Task statement.
Reproduce all of the following lines verbatim, leaving out the pictures.

Input material.

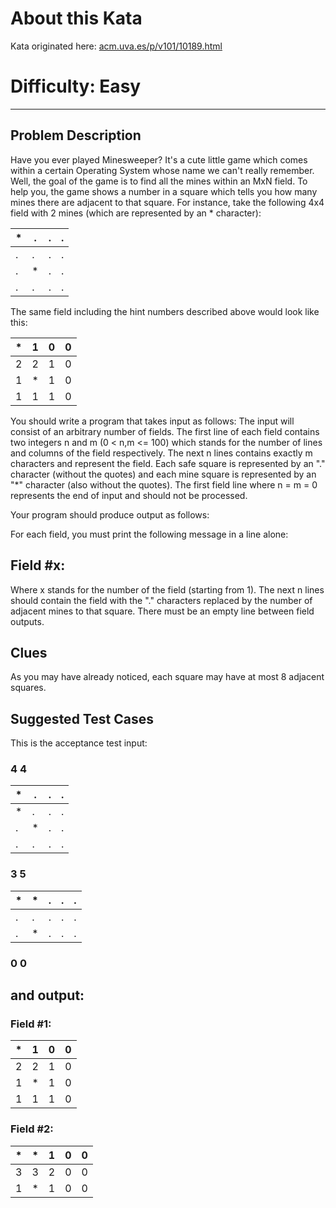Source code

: # About this Kata
Kata originated here: [acm.uva.es/p/v101/10189.html](acm.uva.es/p/v101/10189.html)

# Difficulty: Easy
---
## Problem Description

Have you ever played Minesweeper? It's a cute little game which comes within a certain Operating System whose name we can't really remember. Well, the goal of the game is to find all the mines within an MxN field. To help you, the game shows a number in a square which tells you how many mines there are adjacent to that square. For instance, take the following 4x4 field with 2 mines (which are represented by an * character):

|*|.|.|.|
|-|-|-|-|
|.|.|.|.|
|.|*|.|.|
|.|.|.|.|

The same field including the hint numbers described above would look like this:

|*|1|0|0|
|-|-|-|-|
|2|2|1|0|
|1|*|1|0|
|1|1|1|0|
You should write a program that takes input as follows:
The input will consist of an arbitrary number of fields. The first line of each field contains two integers n and m (0 < n,m <= 100) which stands for the number of lines and columns of the field respectively. The next n lines contains exactly m characters and represent the field. Each safe square is represented by an "." character (without the quotes) and each mine square is represented by an "*" character (also without the quotes). The first field line where n = m = 0 represents the end of input and should not be processed.

Your program should produce output as follows:

For each field, you must print the following message in a line alone:

## Field #x:

Where x stands for the number of the field (starting from 1). The next n lines should contain the field with the "." characters replaced by the number of adjacent mines to that square. There must be an empty line between field outputs.

## Clues

As you may have already noticed, each square may have at most 8 adjacent squares.

## Suggested Test Cases

This is the acceptance test input:

### 4 4

|*|.|.|.|
|-|-|-|-|
|*|.|.|.|
|.|*|.|.|
|.|.|.|.|

### 3 5

|*|*|.|.|.|
|-|-|-|-|-|
|.|.|.|.|.|
|.|*|.|.|.|

### 0 0

## and output:
### Field #1:

|*|1|0|0|
|-|-|-|-|
|2|2|1|0|
|1|*|1|0|
|1|1|1|0|

### Field #2:
|*|*|1|0|0|
|-|-|-|-|-|
|3|3|2|0|0|
|1|*|1|0|0|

Result for this task.
Source code

: # About this Kata
Kata originated here: [acm.uva.es/p/v101/10189.html](acm.uva.es/p/v101/10189.html)

# Difficulty: Easy
---
## Problem Description

Have you ever played Minesweeper? It's a cute little game which comes within a certain Operating System whose name we can't really remember. Well, the goal of the game is to find all the mines within an MxN field. To help you, the game shows a number in a square which tells you how many mines there are adjacent to that square. For instance, take the following 4x4 field with 2 mines (which are represented by an * character):

|*|.|.|.|
|-|-|-|-|
|.|.|.|.|
|.|*|.|.|
|.|.|.|.|

The same field including the hint numbers described above would look like this:

|*|1|0|0|
|-|-|-|-|
|2|2|1|0|
|1|*|1|0|
|1|1|1|0|
You should write a program that takes input as follows:
The input will consist of an arbitrary number of fields. The first line of each field contains two integers n and m (0 < n,m <= 100) which stands for the number of lines and columns of the field respectively. The next n lines contains exactly m characters and represent the field. Each safe square is represented by an "." character (without the quotes) and each mine square is represented by an "*" character (also without the quotes). The first field line where n = m = 0 represents the end of input and should not be processed.

Your program should produce output as follows:

For each field, you must print the following message in a line alone:

## Field #x:

Where x stands for the number of the field (starting from 1). The next n lines should contain the field with the "." characters replaced by the number of adjacent mines to that square. There must be an empty line between field outputs.

## Clues

As you may have already noticed, each square may have at most 8 adjacent squares.

## Suggested Test Cases

This is the acceptance test input:

### 4 4

|*|.|.|.|
|-|-|-|-|
|*|.|.|.|
|.|*|.|.|
|.|.|.|.|

### 3 5

|*|*|.|.|.|
|-|-|-|-|-|
|.|.|.|.|.|
|.|*|.|.|.|

### 0 0

## and output:
### Field #1:

|*|1|0|0|
|-|-|-|-|
|2|2|1|0|
|1|*|1|0|
|1|1|1|0|

### Field #2:
|*|*|1|0|0|
|-|-|-|-|-|
|3|3|2|0|0|
|1|*|1|0|0|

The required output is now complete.